**TO DO**
Transcribe verbatim the part of the text on domestic abuse law that begins at the words "- Made marital" and stops after "15 years ago.".

**TEXT BLOCK**
------------------------------

So part of what's made domestic abuse a unique issue, particularly in the last 20 years, is that it hasn't been legally recognized as a problem in its own right. Prior to 1994, when the Violence Against Women Act was passed and signed into law in the United States, abuse-related problems such as stalking, partner rape, and manipulation were considered individually by the courts instead of as a whole. This is partially due to the fact that there were no interventions for domestic abuse at the grassroots level, either- the first domestic abuse shelters didn't open in the US until 1970.
What this post is going to do is take readers through the four basic components of domestic abuse law that tend to affect the most victims. I'm going to point out some of the biases beforehand, just to get them out of the way. First, many of these laws presume that couples are heterosexual, and are more difficult to enforce when the victim and abuser are the same sex, genderqueer, or otherwise sexually marginalized. Second, some of these laws are only applicable to marital partners or people who share children, and thus might not be anywhere near major concerns for other victims. And, of course, many of the laws presume that the victim in an abusive situation is a woman.
But, shortcomings aside, here are four basic legal areas to be familiar with!
The Violence Against Women Act
VAWA was originally passed in 1994, with subsequent revisions and renewals in 2000 and 2005. You can find a comparison of the three versions here, in PDF format, which illustrates what has and hasn't changed over the last 15 years. The initial legislation is impressive in and of itself, given the fact that nothing of its sort had really been passed before. Among other things, VAWA
- Created funding for the National Domestic Violence Hotline and the National Coalition Against Domestic Violence and subsequent state coalitions
- Developed training programs for law enforcement personnel who respond to domestic abuse calls
- Developed special advocacy programs for child victims of abuse
- Implemented community education programs for adults and youth
- Permitted immigrant women who were abused to file for resident status independent of their partners (husbands at the time)
- Made marital rape a crime
In short, VAWA has made anti-abuse efforts what they are today, and has made it possible for individuals to leave abusers and have the protection of the law. While it's not a perfect piece of legislation, and certainly needs more funding, it takes us a far cry from where we were 15 years ago.
Divorce laws are rather tricky to talk about in general terms, because they're set on a state-by-state basis. Many states distinguish between fault and no-fault divorces (i.e. when a divorce occurs because of infidelity vs. when a divorce occurs because two people are no longer happy together), and the presence of abuse in the relationship can affect that.
The most useful thing to say about divorces in relation to domestic abuse is that victims must often be prepared for protracted legal battles. In many states, the process begins with a petition for divorce, goes through an investigative period, undergoes divorce mediation (where it can end if everyone agrees about the settlement), and, if all else fails, will be decided in divorce court. A more thorough description can be found here; particularly where abuse is concerned, however, remember that the abuser often does not want to relinquish control of the victim in any way. The abuser might fight the original petition, or may drag their victim's name through the proverbial mud in an attempt to avoid alimony. They might make the legal battle go on for years, just to keep the victim from being able to start a new legal relationship, and often exploit as many legal loopholes as they can in the process.

------------------------------

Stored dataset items
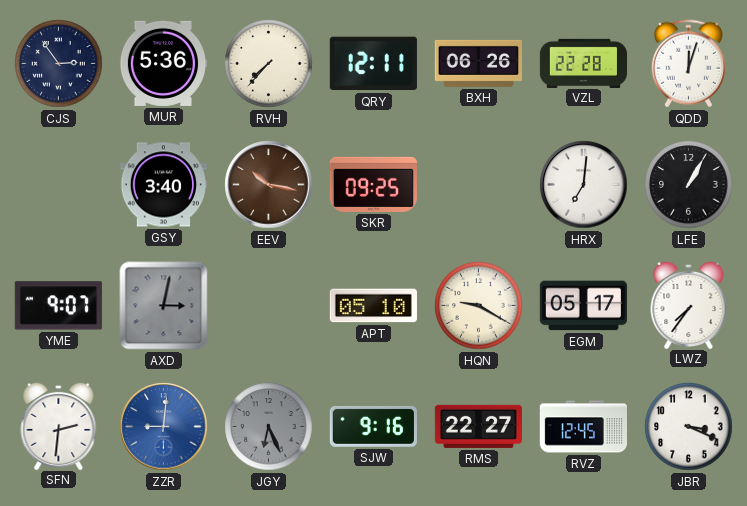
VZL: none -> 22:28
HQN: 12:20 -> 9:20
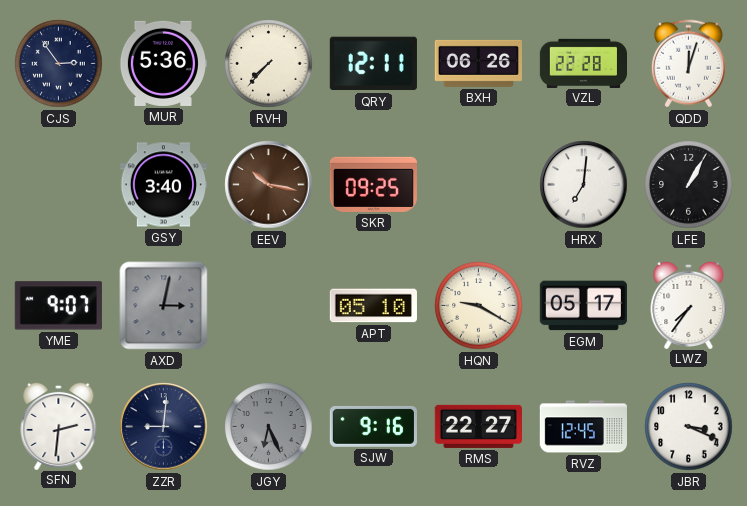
ZZR dial: blue -> navy
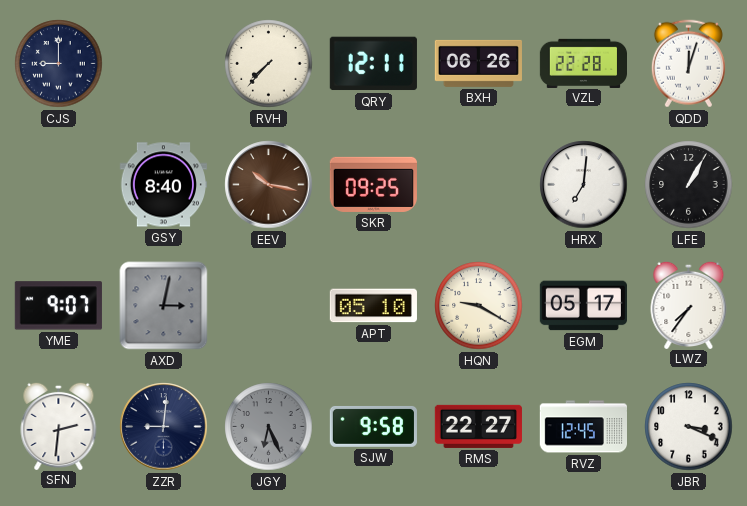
CJS: 2:54 -> 9:00
MUR: 5:36 -> none
GSY: 3:40 -> 8:40
SJW: 9:16 -> 9:58
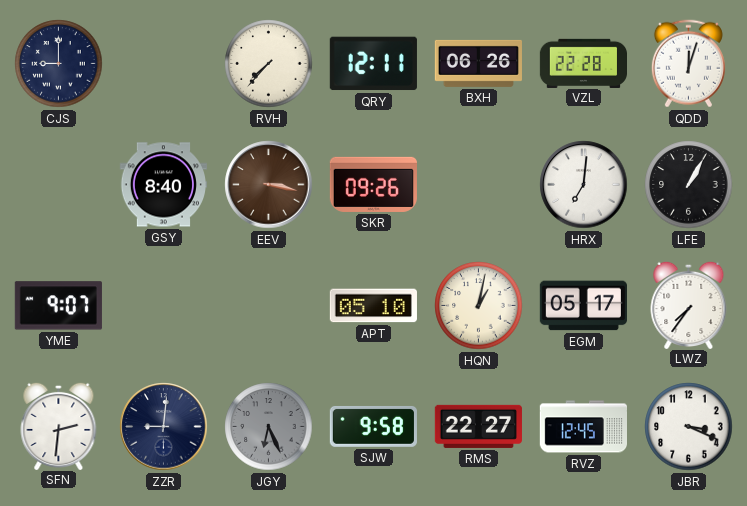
EEV: 10:17 -> 3:17
SKR: 09:25 -> 09:26
AXD: 3:02 -> none
HQN: 9:20 -> 1:02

------------------------------

**RESULT OF THE TASK**
- Made marital rape a crime
In short, VAWA has made anti-abuse efforts what they are today, and has made it possible for individuals to leave abusers and have the protection of the law. While it's not a perfect piece of legislation, and certainly needs more funding, it takes us a far cry from where we were 15 years ago.